Overall, the food is tasty. I've yet to find a really knock out meal on this tour, and unfortunately Herman's doesn't deliver either. Similar to the handful of other places I've eaten (see links if you're that interested), it's not bad. It's healthy, hardy, not too spicy or too daring. No real zing but no duds either. The rice and potatoes are good enough for seconds. The cucumber/tomato/olive/onion salad. Er, not so much.

Now, for the reward of actually eating something good for me, I head to the dessert counter. Not a bad selection at all, and supposedly many of these are vegan. Since I'm only a 99% vegan (my only vice, I swear), it's nice to hear but I'm not that concerned.

I choose the chocolate cake, and I'm so eager to try it out, I take the picture late – after the first bite. It's more like a triangle-shaped brownie than cake, but I'm not complaining. Thick, rich, chewy, and freshly made, it's quite dee-lish.

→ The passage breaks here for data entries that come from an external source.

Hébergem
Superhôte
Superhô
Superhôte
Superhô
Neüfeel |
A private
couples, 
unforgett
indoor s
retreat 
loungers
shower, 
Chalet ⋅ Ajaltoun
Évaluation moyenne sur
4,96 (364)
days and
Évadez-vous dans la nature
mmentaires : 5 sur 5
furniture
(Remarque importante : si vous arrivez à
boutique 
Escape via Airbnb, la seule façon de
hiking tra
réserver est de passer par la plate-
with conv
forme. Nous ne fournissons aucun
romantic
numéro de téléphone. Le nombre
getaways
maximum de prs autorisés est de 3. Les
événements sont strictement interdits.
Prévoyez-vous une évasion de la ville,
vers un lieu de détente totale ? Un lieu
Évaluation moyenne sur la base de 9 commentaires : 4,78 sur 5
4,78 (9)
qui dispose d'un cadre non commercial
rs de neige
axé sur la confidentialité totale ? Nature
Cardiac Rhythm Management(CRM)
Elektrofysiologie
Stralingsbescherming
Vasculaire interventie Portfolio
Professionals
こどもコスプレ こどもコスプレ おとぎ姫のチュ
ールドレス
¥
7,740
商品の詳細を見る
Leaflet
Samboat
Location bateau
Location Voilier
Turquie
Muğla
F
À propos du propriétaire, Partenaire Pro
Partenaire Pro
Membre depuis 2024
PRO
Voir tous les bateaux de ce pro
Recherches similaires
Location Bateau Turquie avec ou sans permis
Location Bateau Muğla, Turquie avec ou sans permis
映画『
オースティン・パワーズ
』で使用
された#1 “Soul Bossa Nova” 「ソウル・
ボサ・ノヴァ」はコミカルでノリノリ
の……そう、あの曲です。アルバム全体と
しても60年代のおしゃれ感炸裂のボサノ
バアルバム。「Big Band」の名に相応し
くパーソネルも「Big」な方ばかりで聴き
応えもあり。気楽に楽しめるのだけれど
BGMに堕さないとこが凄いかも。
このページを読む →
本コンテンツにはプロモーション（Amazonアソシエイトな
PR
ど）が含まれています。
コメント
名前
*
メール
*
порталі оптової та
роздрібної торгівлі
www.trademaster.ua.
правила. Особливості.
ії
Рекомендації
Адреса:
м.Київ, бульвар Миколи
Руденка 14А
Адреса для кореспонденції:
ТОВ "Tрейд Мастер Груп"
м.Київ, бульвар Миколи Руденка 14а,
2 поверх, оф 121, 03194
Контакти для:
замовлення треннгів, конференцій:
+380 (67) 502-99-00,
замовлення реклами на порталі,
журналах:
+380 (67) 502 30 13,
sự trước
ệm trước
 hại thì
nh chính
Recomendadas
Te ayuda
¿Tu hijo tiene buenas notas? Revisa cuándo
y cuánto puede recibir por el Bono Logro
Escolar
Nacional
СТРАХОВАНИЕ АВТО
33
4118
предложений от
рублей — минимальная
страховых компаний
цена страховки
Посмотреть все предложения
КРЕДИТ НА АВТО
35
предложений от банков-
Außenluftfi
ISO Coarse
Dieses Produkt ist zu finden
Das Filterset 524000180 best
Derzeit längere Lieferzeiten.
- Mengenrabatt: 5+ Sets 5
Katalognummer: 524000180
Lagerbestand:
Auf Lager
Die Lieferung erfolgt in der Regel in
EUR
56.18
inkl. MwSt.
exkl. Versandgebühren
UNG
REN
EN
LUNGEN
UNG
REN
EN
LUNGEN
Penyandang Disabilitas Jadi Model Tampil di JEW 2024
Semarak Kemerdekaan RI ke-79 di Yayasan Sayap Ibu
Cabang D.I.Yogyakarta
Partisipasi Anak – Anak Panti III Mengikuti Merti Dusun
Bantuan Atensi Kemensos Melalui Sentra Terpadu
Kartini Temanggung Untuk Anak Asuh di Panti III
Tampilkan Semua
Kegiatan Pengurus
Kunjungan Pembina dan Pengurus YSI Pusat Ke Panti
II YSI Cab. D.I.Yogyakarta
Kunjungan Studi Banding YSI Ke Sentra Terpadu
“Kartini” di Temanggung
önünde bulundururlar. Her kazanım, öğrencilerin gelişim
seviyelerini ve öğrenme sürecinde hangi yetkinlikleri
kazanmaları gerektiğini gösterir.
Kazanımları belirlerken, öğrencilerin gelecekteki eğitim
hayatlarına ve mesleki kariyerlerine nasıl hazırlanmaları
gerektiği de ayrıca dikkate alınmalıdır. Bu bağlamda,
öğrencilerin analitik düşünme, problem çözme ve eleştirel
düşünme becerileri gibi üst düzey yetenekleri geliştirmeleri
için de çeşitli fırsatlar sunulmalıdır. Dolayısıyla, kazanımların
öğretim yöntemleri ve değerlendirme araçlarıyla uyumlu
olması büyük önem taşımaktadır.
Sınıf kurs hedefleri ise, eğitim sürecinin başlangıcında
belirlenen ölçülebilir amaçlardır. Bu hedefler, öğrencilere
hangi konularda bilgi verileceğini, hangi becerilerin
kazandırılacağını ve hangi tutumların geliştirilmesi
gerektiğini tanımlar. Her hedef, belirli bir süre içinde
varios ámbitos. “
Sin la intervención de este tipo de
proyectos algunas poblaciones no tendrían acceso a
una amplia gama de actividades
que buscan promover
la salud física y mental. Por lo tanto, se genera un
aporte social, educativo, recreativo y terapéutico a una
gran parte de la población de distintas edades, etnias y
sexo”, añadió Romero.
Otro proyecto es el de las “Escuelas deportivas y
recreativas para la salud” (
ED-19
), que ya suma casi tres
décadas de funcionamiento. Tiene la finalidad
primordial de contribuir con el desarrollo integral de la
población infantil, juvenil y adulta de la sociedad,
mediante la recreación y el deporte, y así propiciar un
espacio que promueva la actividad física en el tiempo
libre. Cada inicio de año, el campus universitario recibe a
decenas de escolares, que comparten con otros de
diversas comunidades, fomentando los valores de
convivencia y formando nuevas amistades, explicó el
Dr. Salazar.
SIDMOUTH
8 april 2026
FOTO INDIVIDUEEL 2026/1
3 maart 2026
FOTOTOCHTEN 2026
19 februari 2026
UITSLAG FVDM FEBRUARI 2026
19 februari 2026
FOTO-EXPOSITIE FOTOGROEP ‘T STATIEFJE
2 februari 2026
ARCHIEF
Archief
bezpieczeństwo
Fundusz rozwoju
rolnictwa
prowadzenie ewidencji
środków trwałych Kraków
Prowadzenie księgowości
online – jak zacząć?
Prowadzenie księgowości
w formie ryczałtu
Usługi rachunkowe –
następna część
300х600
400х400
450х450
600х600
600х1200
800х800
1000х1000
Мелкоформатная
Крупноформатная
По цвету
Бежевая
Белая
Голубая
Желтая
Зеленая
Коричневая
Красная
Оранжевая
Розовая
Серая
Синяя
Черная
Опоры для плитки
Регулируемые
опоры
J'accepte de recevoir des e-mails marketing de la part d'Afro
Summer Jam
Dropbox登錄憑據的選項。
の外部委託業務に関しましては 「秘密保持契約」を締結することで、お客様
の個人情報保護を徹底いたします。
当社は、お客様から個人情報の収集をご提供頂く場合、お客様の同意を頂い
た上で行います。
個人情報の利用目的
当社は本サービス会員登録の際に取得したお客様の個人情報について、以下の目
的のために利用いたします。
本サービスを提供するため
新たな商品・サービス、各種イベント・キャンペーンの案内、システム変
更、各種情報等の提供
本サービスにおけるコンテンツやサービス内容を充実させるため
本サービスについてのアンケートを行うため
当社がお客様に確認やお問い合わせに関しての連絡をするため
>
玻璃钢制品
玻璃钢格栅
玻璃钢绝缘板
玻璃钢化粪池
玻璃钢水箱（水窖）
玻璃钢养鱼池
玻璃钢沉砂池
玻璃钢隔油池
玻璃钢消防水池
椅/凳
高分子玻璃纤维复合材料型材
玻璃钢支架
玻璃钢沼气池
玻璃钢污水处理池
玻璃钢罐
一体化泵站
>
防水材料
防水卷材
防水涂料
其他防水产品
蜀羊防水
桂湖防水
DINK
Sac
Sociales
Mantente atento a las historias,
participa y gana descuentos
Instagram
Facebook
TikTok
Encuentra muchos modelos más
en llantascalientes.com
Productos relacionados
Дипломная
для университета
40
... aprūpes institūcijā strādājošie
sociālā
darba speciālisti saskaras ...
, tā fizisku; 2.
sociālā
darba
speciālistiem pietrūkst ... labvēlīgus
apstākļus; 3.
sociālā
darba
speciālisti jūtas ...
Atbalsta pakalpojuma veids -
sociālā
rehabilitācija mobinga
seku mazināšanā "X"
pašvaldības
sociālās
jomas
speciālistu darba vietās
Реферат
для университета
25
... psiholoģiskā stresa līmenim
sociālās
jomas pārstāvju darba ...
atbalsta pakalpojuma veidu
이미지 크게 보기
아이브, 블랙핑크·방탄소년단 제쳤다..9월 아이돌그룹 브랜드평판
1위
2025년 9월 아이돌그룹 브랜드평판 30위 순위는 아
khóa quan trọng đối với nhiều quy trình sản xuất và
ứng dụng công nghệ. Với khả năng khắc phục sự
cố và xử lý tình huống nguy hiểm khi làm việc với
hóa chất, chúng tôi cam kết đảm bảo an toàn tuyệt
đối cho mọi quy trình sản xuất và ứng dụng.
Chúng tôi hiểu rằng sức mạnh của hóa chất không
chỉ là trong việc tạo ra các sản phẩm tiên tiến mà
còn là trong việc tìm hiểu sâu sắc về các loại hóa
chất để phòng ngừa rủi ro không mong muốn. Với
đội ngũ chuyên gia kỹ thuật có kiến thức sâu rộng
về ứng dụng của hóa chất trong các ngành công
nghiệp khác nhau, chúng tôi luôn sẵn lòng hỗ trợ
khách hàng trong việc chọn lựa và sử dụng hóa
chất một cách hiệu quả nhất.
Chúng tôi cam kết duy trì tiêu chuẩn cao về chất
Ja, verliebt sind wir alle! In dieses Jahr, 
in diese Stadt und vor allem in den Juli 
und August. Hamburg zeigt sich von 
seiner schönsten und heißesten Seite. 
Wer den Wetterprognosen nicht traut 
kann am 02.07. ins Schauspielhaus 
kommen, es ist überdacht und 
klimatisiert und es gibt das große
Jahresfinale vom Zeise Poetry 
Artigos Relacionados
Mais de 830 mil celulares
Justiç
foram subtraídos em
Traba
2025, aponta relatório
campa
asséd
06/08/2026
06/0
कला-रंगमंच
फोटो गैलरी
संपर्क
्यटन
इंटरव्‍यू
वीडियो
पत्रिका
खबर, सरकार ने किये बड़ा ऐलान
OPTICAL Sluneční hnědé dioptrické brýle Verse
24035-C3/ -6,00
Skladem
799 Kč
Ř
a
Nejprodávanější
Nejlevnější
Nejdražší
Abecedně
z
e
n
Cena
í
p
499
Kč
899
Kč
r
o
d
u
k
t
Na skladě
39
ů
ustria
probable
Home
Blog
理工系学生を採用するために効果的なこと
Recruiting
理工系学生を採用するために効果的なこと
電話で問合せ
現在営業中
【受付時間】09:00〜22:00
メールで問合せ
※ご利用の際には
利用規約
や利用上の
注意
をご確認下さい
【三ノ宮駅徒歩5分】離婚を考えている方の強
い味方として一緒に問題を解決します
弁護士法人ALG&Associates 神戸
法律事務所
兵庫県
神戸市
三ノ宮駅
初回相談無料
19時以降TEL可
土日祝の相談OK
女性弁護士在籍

Oh, here's my view while eating dessert:

After I'm done, and leaving, my thoughts are racing with what I'll say about this place. I think, “This could be my first 5-diamond review!” But after the view fades and the realization of the actual food pushes to the front of my memory, as eager as I am to reward Herman's with a perfect score, the food is just not outstanding. Good? Yes. The atmosphere is great. The staff is yummy, too. However, in the end, it comes down to the food and unfortunately the meal I had only warrants 4 diamonds. Close. Really really close. But not this day.